■ **Your instructions**: Which lines of the data contain the string "axis"? Copy every one.

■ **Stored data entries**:

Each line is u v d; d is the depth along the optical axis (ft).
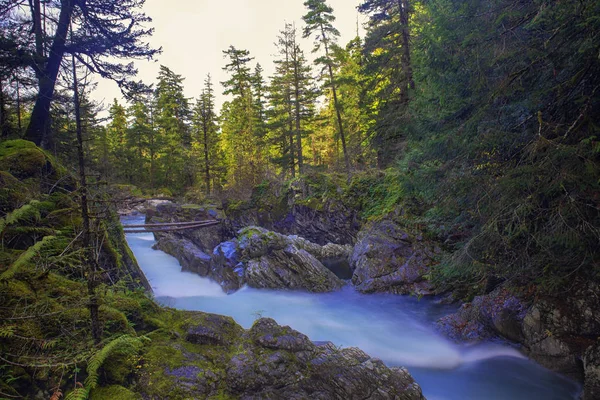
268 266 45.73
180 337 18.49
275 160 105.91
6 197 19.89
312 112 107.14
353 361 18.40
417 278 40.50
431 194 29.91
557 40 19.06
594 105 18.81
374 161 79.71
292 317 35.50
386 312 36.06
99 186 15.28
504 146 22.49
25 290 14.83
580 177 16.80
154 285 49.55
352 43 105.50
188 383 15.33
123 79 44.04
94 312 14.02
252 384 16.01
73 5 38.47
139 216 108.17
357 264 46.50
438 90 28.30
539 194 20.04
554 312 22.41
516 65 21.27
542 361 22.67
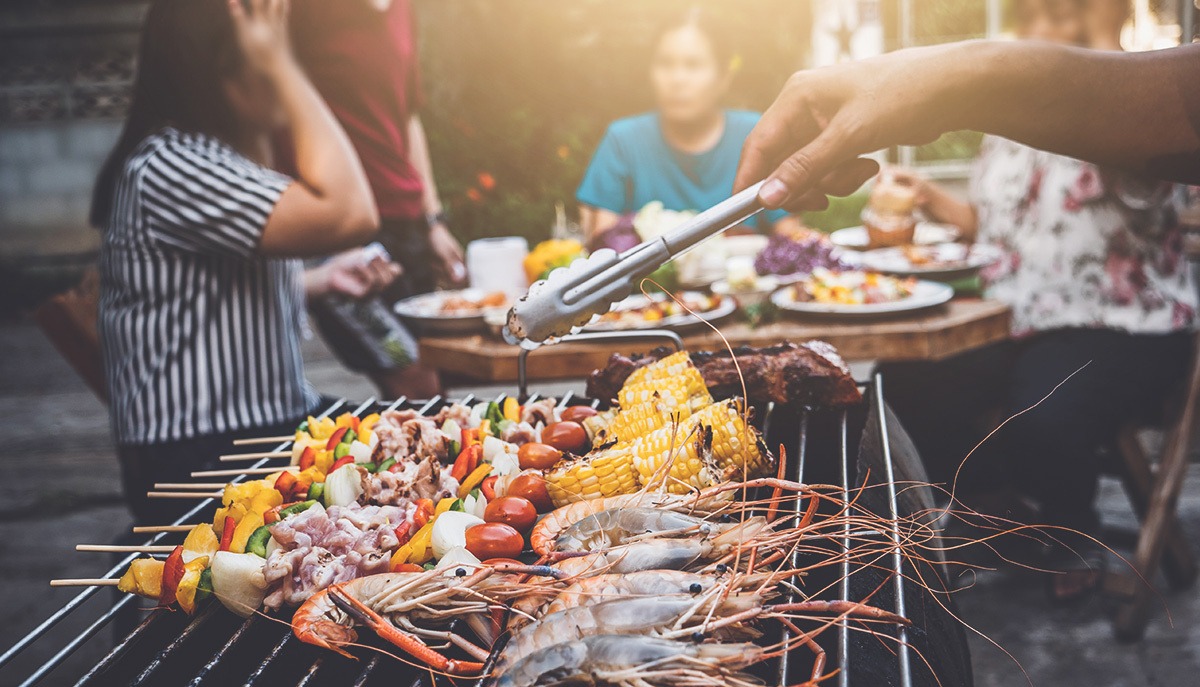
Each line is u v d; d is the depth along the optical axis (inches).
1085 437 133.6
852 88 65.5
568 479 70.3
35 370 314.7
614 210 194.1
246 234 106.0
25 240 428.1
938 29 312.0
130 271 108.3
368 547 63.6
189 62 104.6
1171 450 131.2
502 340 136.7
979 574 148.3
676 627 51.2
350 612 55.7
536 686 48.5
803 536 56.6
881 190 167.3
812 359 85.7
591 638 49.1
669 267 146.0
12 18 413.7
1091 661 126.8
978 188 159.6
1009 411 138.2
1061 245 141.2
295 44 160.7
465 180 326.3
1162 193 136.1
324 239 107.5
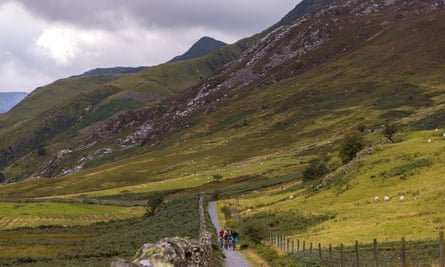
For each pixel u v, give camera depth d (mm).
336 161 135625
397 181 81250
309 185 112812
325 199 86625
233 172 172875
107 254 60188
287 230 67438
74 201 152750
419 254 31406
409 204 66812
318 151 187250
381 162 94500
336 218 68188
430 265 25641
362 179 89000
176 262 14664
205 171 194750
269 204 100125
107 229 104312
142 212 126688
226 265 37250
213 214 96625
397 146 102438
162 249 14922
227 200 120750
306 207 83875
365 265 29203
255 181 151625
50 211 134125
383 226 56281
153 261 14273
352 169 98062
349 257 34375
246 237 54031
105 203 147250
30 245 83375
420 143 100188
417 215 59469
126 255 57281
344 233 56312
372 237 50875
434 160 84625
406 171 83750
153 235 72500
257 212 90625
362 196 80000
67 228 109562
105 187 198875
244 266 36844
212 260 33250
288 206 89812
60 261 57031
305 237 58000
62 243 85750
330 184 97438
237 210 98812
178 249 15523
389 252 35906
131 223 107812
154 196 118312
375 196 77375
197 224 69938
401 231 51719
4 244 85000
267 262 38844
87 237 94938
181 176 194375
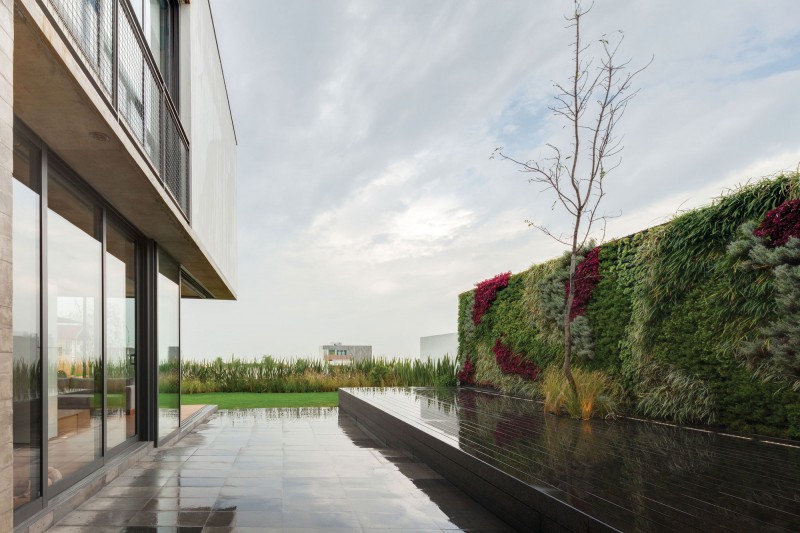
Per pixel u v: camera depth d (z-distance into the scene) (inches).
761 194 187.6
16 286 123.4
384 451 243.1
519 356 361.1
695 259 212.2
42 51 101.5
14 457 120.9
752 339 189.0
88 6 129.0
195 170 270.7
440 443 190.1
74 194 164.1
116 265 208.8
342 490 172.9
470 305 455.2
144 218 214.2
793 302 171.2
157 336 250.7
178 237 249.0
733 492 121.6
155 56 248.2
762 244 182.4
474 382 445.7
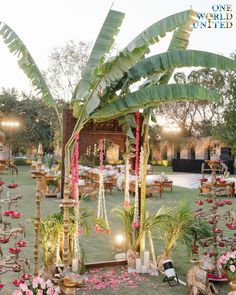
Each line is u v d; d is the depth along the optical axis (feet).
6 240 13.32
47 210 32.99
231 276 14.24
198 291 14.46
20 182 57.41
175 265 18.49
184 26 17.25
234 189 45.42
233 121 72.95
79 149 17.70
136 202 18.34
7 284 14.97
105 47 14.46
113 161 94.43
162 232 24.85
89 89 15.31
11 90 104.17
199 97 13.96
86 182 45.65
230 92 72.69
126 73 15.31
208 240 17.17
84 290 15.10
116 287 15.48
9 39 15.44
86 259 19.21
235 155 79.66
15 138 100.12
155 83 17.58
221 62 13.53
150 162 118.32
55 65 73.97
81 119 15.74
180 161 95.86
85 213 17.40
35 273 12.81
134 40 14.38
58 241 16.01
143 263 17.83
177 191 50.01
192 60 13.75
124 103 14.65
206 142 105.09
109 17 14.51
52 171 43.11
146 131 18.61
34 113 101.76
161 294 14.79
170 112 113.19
==
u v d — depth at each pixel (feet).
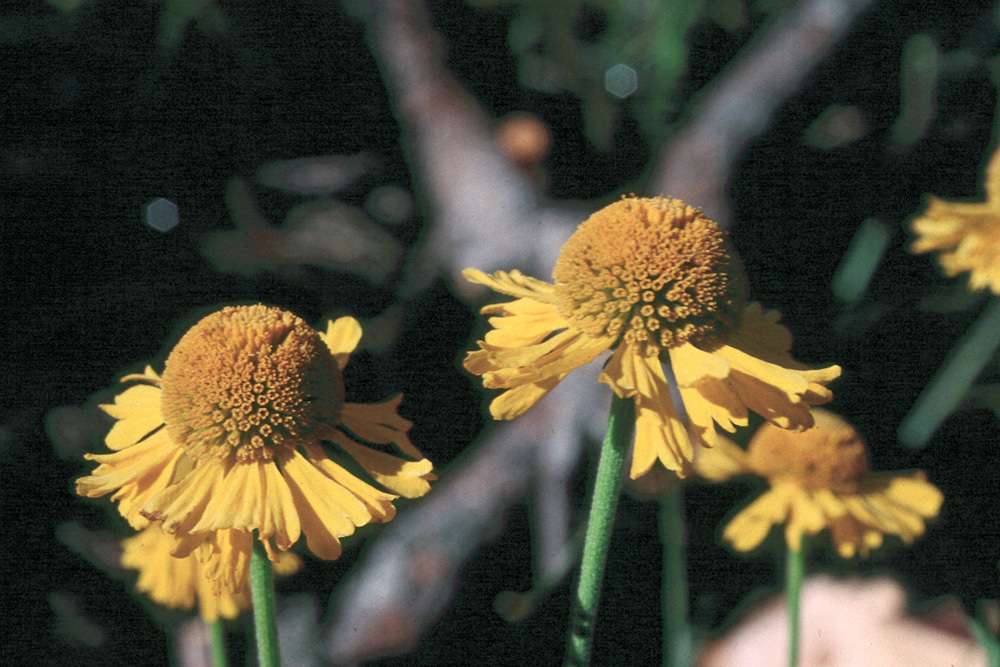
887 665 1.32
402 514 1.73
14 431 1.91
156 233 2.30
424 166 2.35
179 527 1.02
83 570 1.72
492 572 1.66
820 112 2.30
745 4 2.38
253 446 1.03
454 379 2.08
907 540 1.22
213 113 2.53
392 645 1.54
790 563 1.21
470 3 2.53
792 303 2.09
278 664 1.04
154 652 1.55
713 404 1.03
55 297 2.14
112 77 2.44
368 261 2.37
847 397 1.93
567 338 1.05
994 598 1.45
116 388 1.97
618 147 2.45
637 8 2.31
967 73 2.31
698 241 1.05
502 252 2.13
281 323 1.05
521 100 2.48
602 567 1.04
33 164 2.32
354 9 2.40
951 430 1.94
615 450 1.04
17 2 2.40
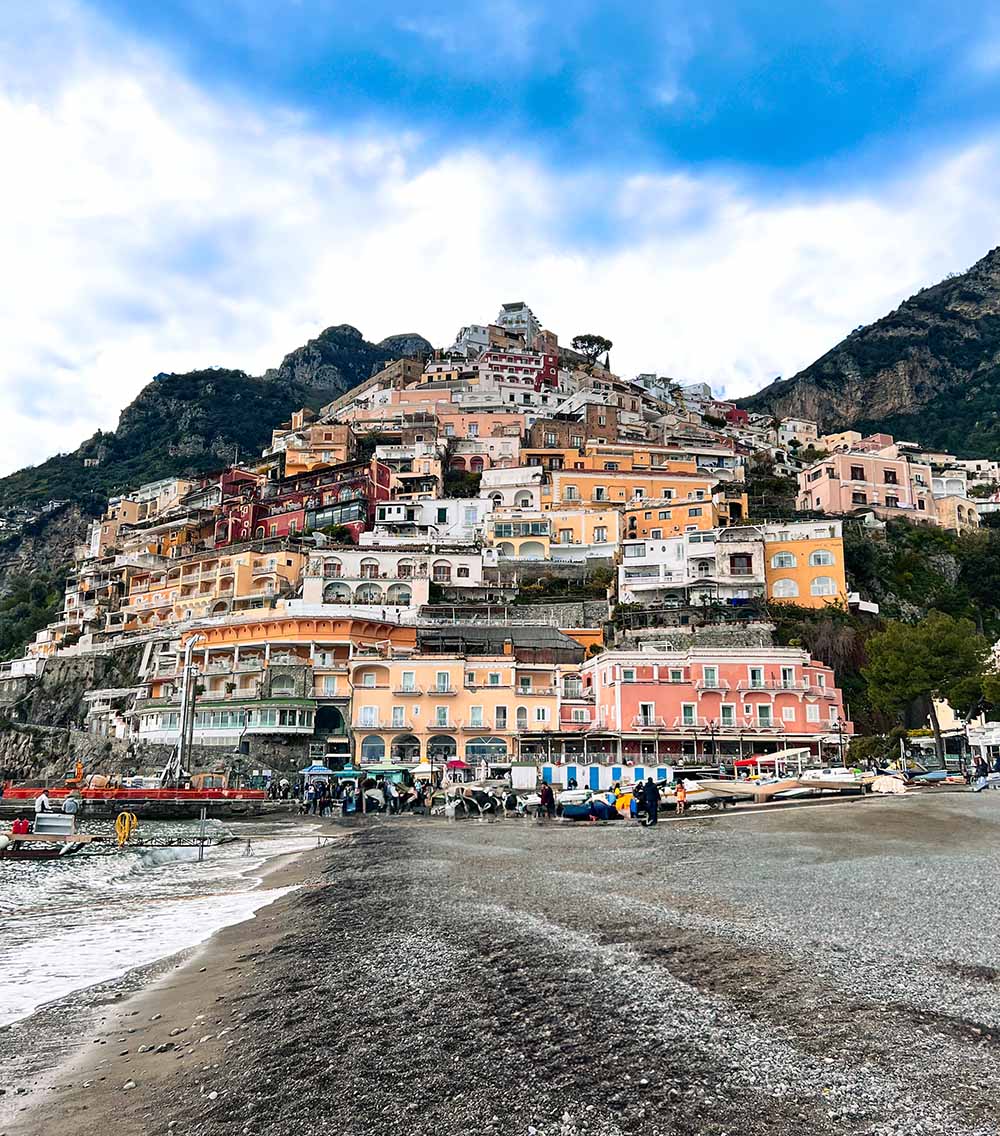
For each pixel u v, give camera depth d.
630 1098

■ **Result for this task**:
Each line is u v d; d is the depth along the optical axis (ft).
Each line is u v d; d is the depth along the optical axis (inches).
Each line is u v d; d is the depth along the optical axis (feet).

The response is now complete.